You need to look at the next step. The thermistor that WAS 100 ohms gets hotter due to the greater current, so its resistance goes down more. Suppose it is 50 ohms at a certain time, and the other thermistor is 60 ohms. We get 47 ohms total, 2.55 A from the 120 V source and 69 V across the thermistors. This gives 1.38 A through the 50 ohm and 1.15 A through the 60 ohms.

Ratio of currents = 1.2

Eventually, one thermistor gets to carry almost all the current, which of course decreases with time as the inrush falls away, while the other gets cooler.

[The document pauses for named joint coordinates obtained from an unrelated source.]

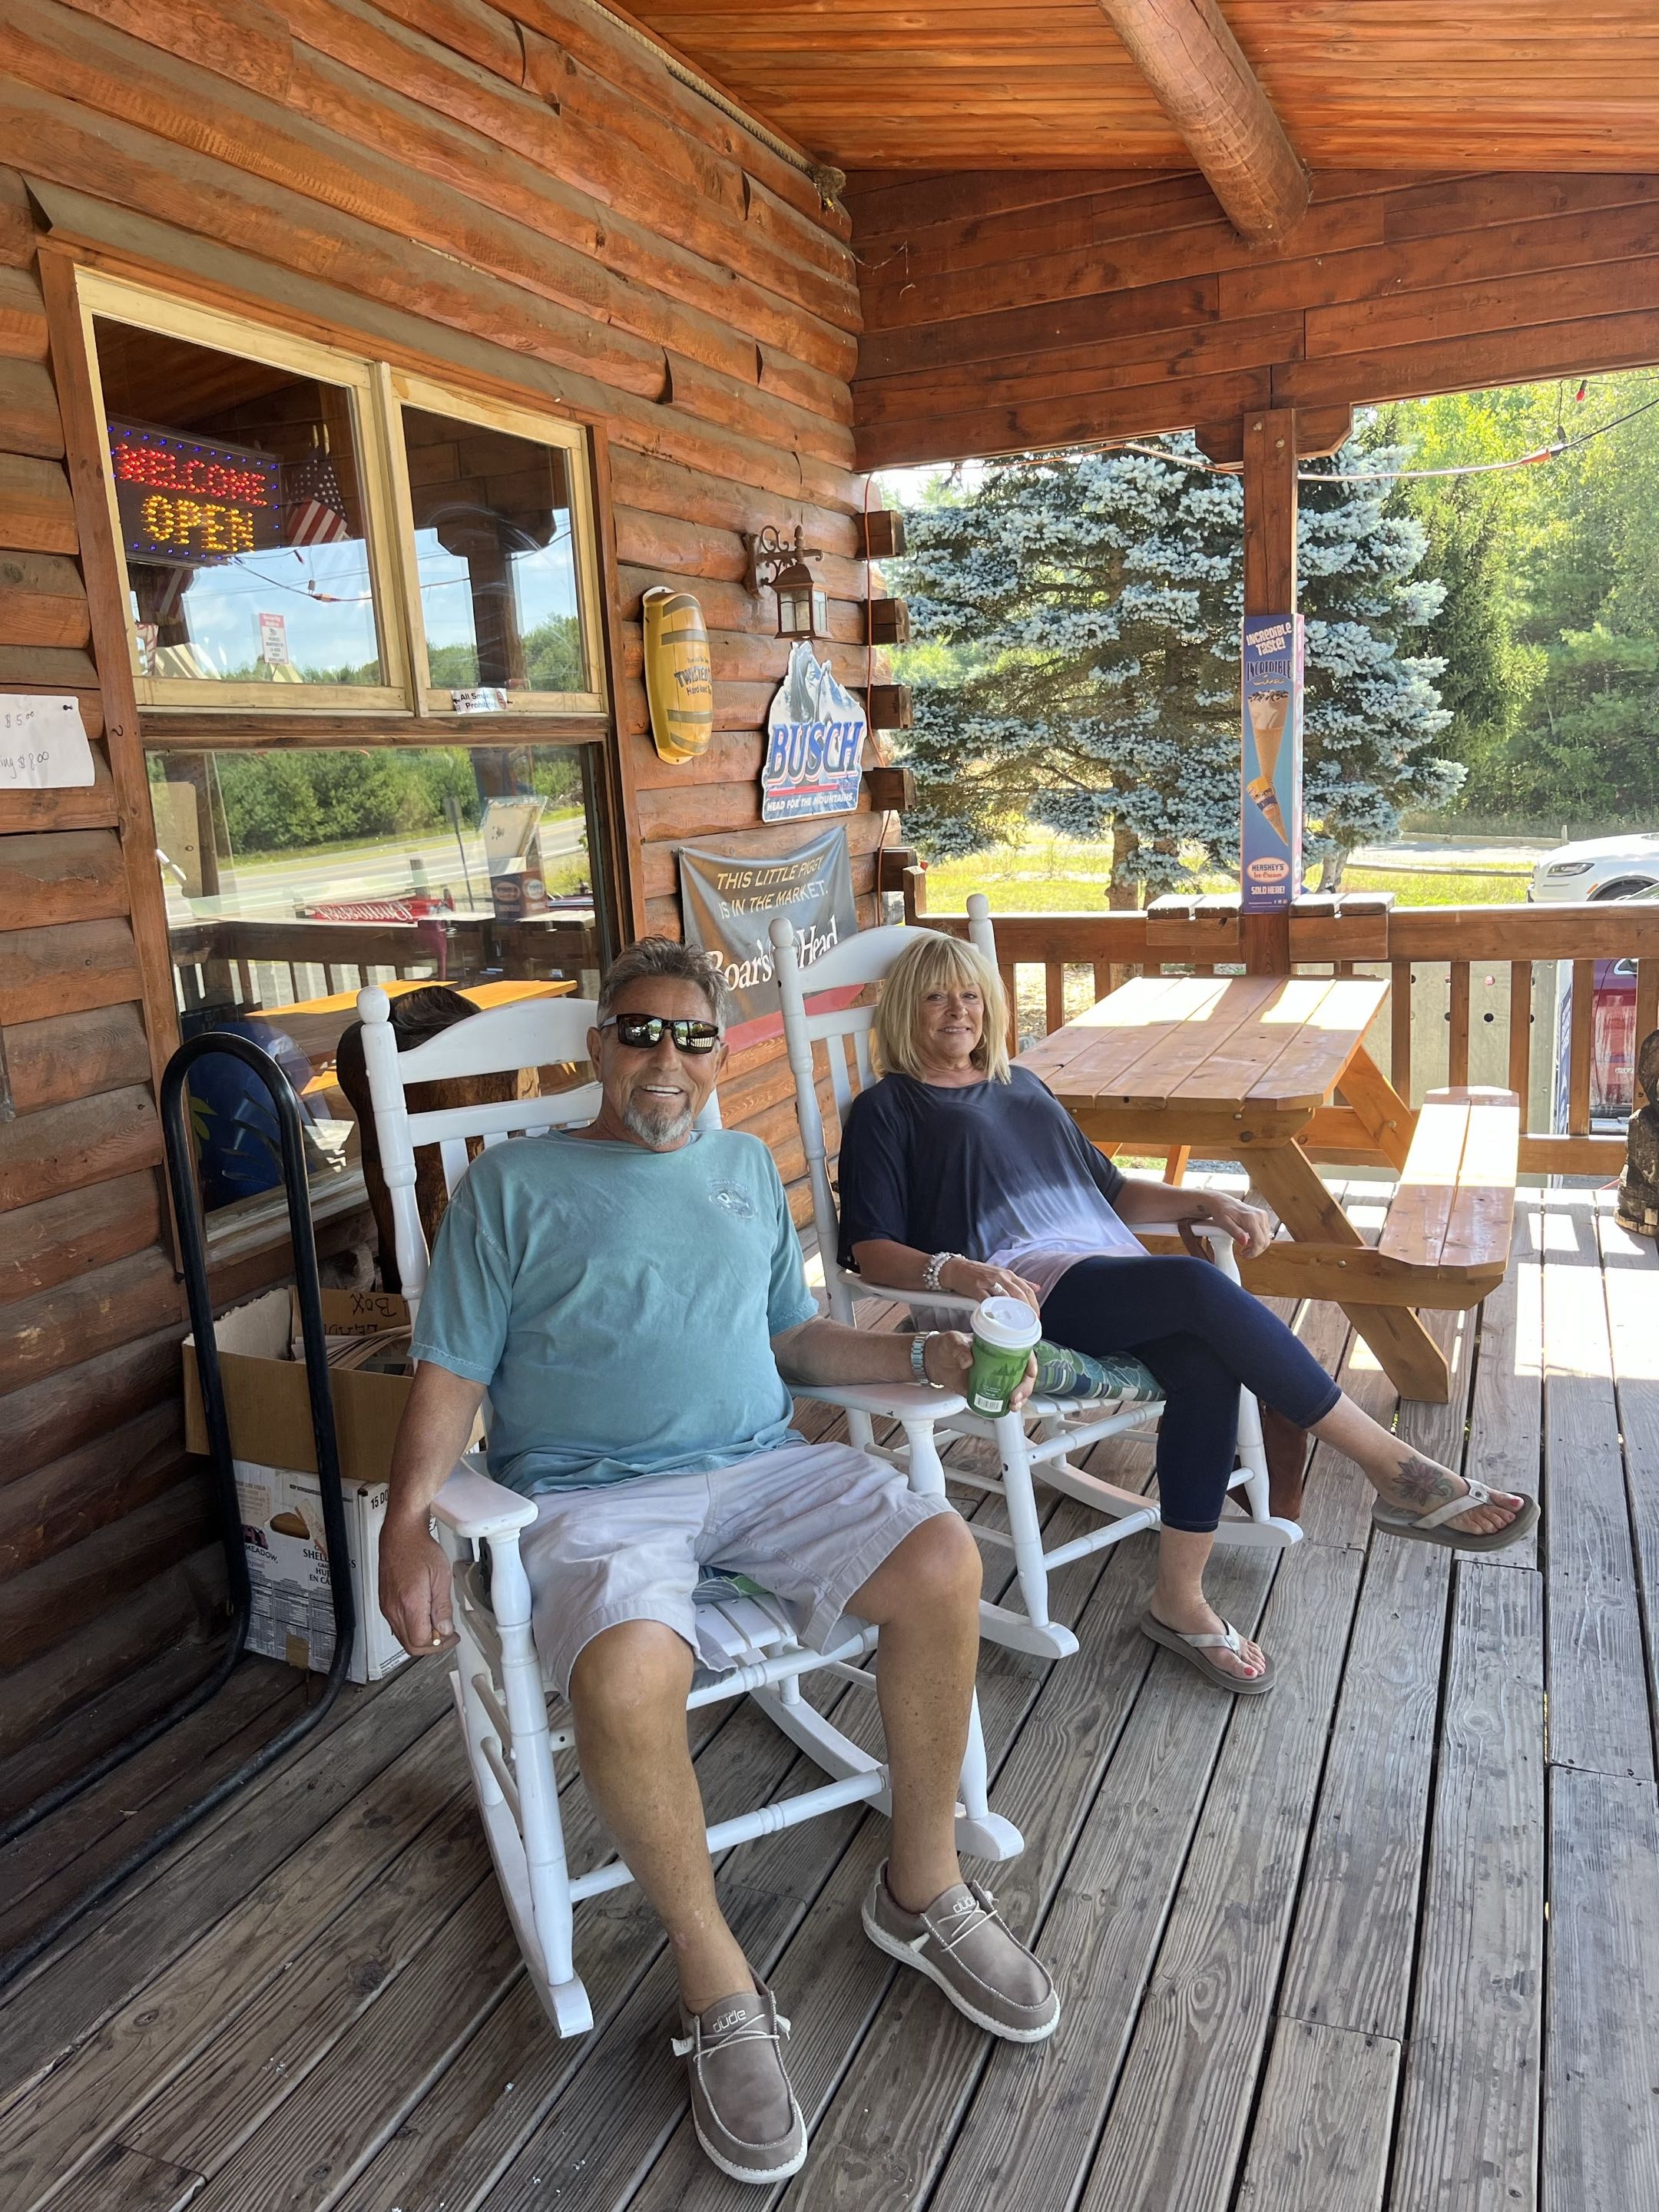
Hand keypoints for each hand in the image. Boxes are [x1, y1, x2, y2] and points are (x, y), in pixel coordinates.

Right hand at [379, 1509, 456, 1655]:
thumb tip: (445, 1629)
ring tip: (437, 1625)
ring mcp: (387, 1607)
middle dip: (431, 1645)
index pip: (421, 1642)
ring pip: (403, 1637)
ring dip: (421, 1638)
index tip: (451, 1637)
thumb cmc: (419, 1549)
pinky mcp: (385, 1602)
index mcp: (409, 1604)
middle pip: (410, 1645)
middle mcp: (394, 1609)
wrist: (401, 1534)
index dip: (439, 1645)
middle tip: (446, 1636)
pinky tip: (424, 1617)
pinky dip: (412, 1628)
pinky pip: (397, 1626)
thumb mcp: (441, 1577)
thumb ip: (443, 1607)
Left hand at [922, 1330, 1036, 1409]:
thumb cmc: (946, 1345)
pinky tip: (1006, 1409)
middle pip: (1022, 1375)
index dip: (1030, 1362)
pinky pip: (1000, 1398)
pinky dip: (1005, 1405)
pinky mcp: (985, 1390)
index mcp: (998, 1346)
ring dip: (1019, 1399)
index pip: (1022, 1352)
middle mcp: (1000, 1362)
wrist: (933, 1361)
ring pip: (1015, 1388)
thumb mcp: (953, 1340)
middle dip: (1025, 1387)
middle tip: (1016, 1396)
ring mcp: (994, 1377)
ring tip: (1012, 1405)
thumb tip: (968, 1360)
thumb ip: (960, 1348)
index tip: (1030, 1373)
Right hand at [938, 1256, 1043, 1313]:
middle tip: (1029, 1322)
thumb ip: (1019, 1281)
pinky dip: (993, 1309)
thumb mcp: (1001, 1274)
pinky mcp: (976, 1288)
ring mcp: (988, 1282)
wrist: (957, 1269)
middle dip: (1027, 1309)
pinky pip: (987, 1300)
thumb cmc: (979, 1273)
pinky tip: (998, 1318)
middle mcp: (1001, 1276)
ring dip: (1013, 1312)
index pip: (1026, 1289)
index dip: (1034, 1303)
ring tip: (1018, 1324)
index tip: (1036, 1316)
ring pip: (1005, 1297)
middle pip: (1019, 1294)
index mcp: (1008, 1274)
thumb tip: (1038, 1288)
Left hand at [1179, 1192, 1273, 1262]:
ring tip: (1245, 1247)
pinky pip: (1265, 1232)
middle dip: (1256, 1250)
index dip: (1254, 1252)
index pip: (1259, 1241)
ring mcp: (1262, 1215)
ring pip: (1266, 1238)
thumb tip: (1244, 1242)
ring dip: (1257, 1245)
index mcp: (1251, 1218)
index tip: (1245, 1255)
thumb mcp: (1224, 1223)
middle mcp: (1260, 1216)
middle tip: (1244, 1253)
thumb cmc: (1221, 1211)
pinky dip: (1258, 1239)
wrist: (1221, 1201)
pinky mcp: (1262, 1216)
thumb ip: (1235, 1232)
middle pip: (1265, 1241)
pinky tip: (1248, 1239)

This actually happens experimentally, so there is no point in arguing that it doesn't.

Not with time, primarily, but with body temperature.

Time is not significant if both thermistors have the same thermal mass. Since they have to be nominally identical (otherwise current hogging is instantaneous), they do have that property.

Now I'm getting somewhere! This is the part where I could only speculate. I've never experimented with them in parallel.

Thank You!

You can choose a proper wattage lamp by trial and error (that´s what I did). The Crest amp was a 1200 W unit, with big filter capacitors and with my first choice -a 60 W lamp- it did exactly what you describe. With a 100 W bulb the relay energized correctly.

Plus, every time the amp was turned on, the bulb glowed beautifully inside, not unlike an old tube unit. :')